About this task:
Copy all the data exactly, except the pictures.

Bounding box coordinates:
- - - -

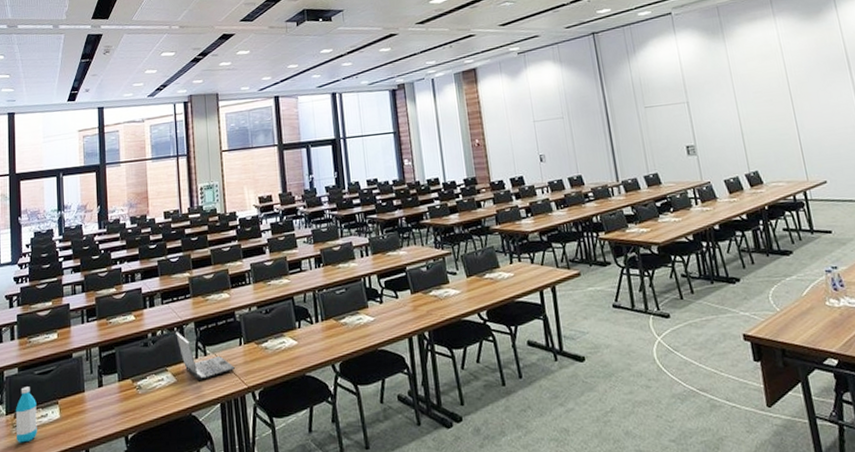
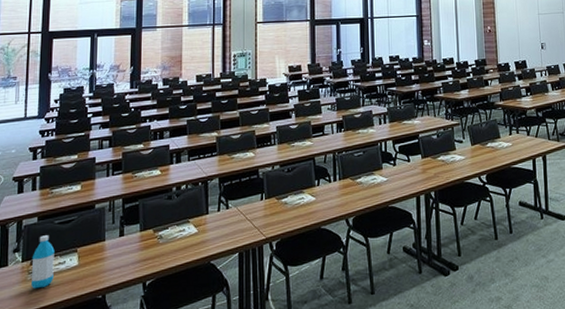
laptop computer: present [176,331,235,380] -> none [200,186,255,231]

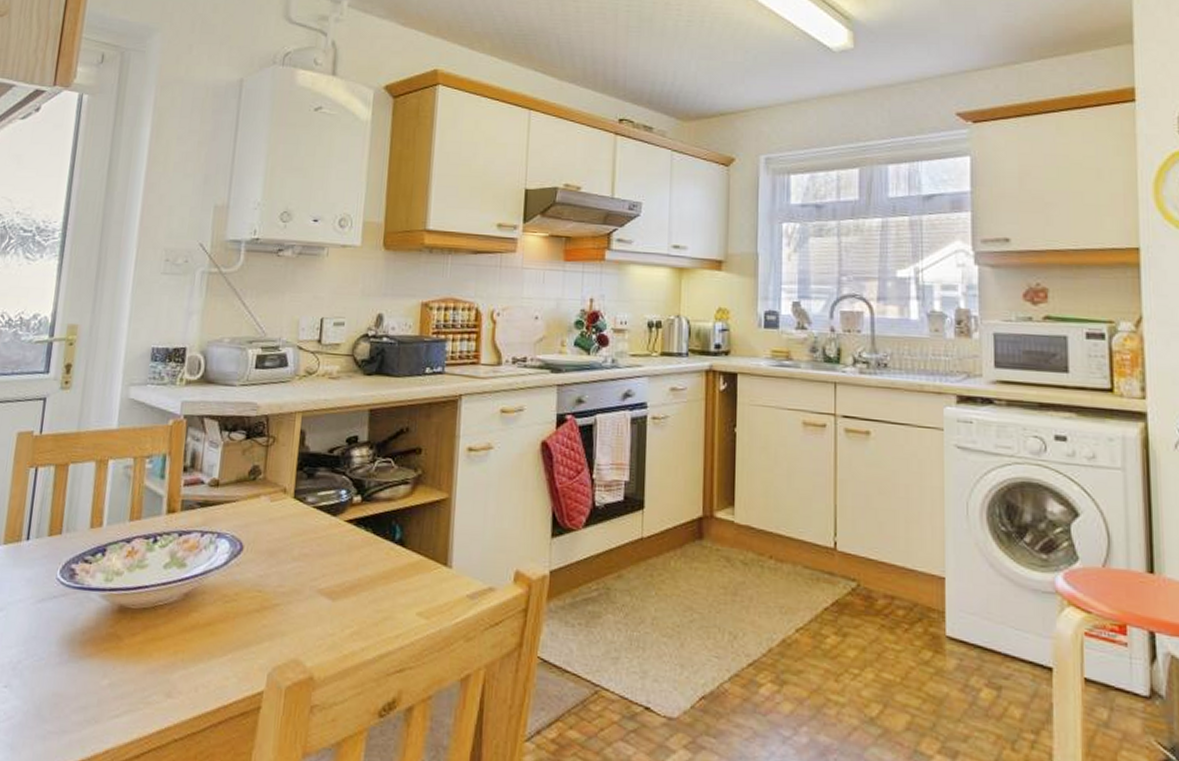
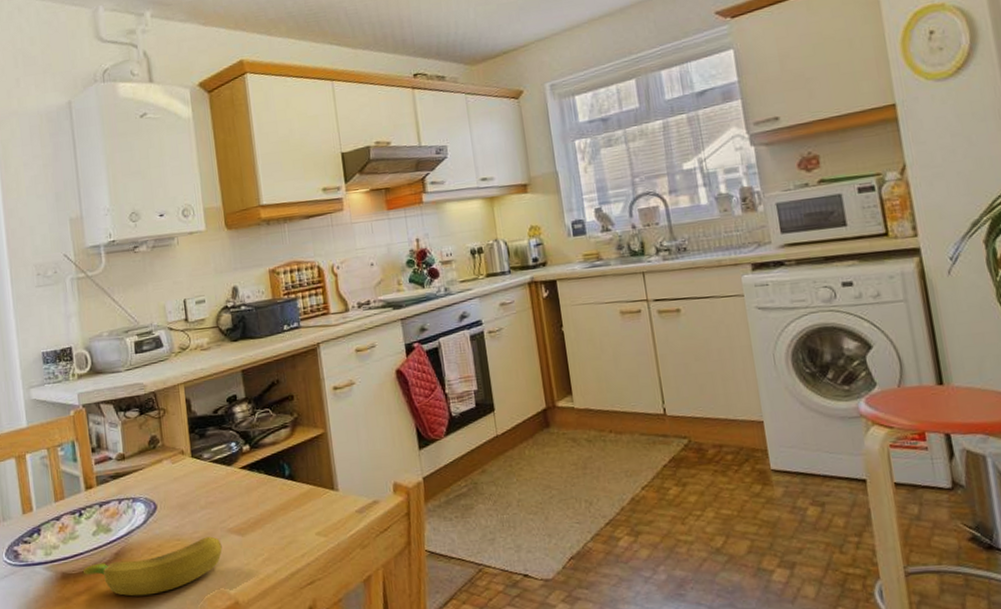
banana: none [144,593,308,651] -> present [83,536,223,596]

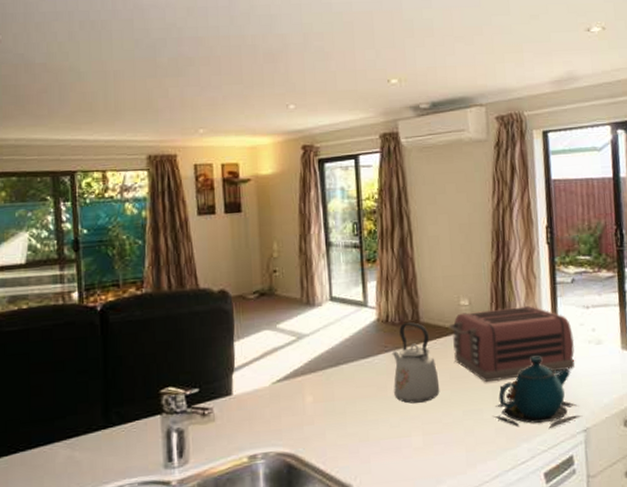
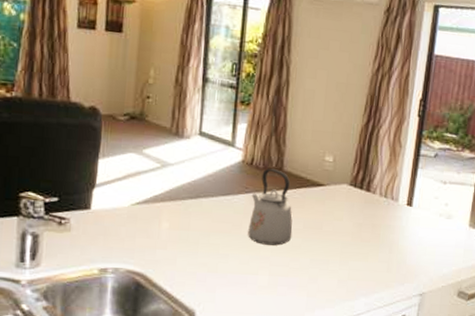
toaster: present [448,305,575,383] -> none [310,168,427,238]
teapot: present [492,356,583,428] -> none [337,220,421,288]

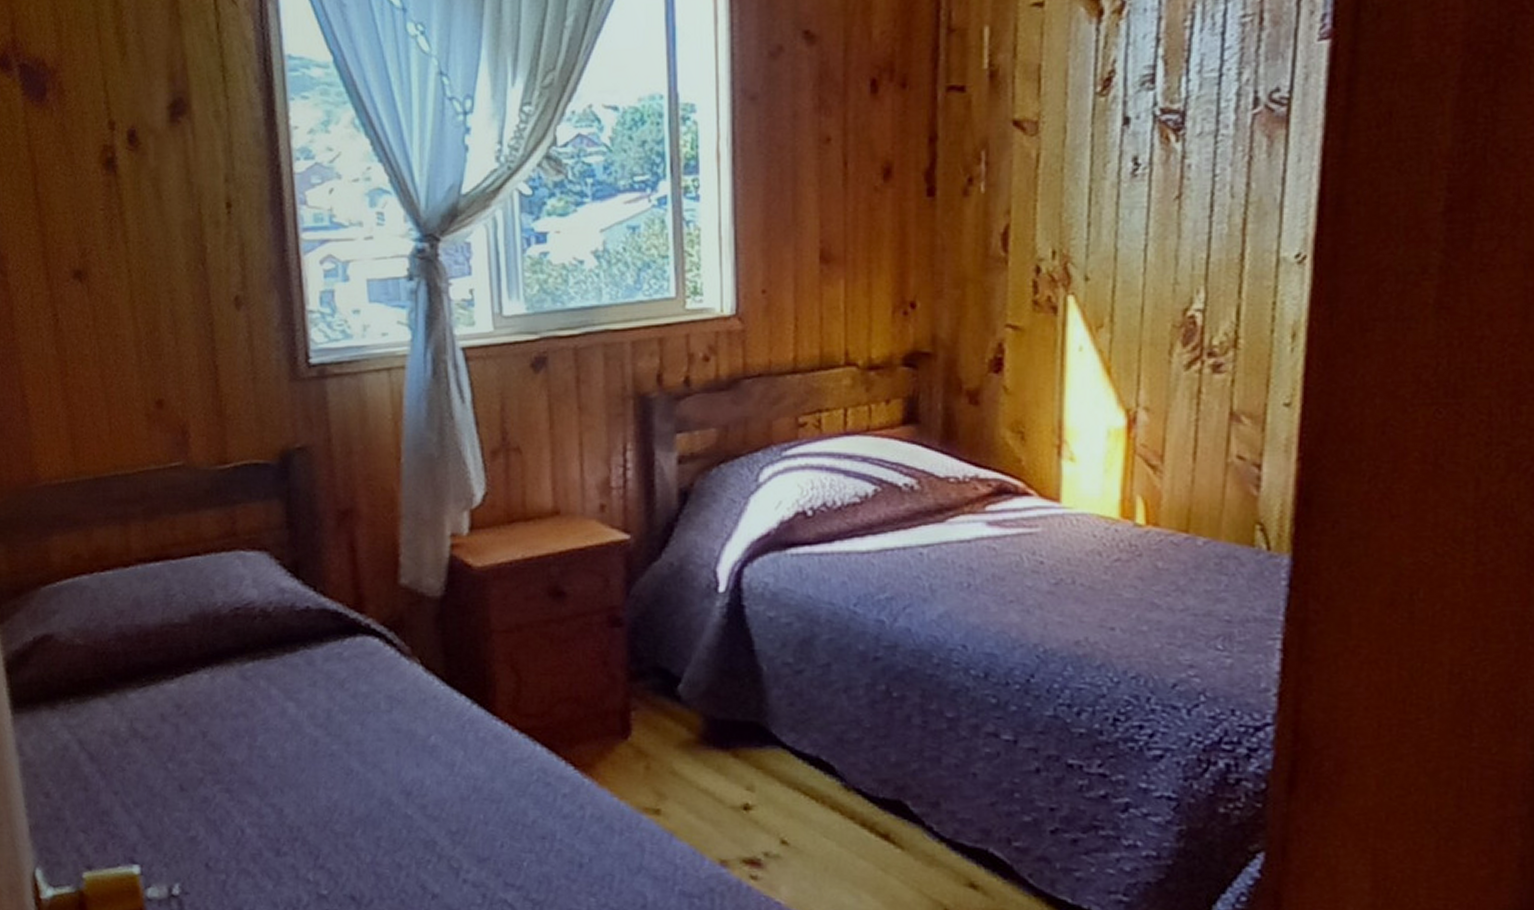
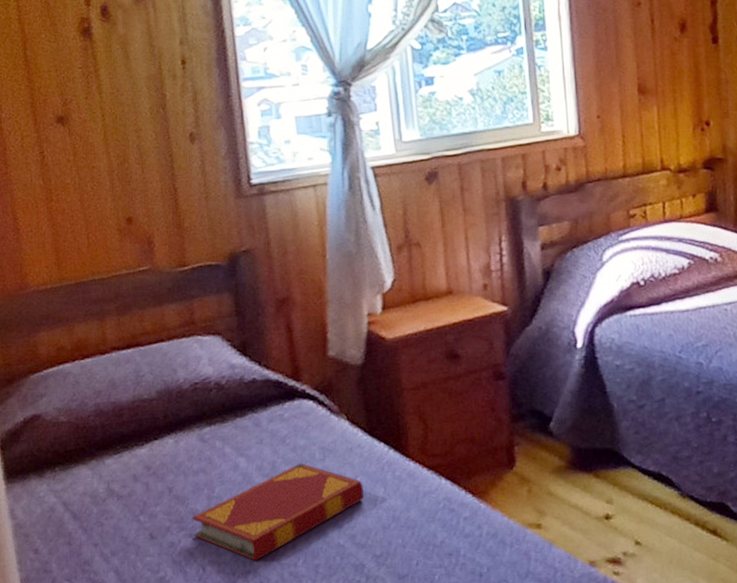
hardback book: none [229,713,438,827] -> present [192,463,364,561]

- - - -

Answer to this task:
laptop computer: present [176,331,235,380] -> none [200,186,255,231]

banana: none [144,593,308,651] -> present [83,536,223,596]

toaster: present [448,305,575,383] -> none [310,168,427,238]
teapot: present [492,356,583,428] -> none [337,220,421,288]

hardback book: none [229,713,438,827] -> present [192,463,364,561]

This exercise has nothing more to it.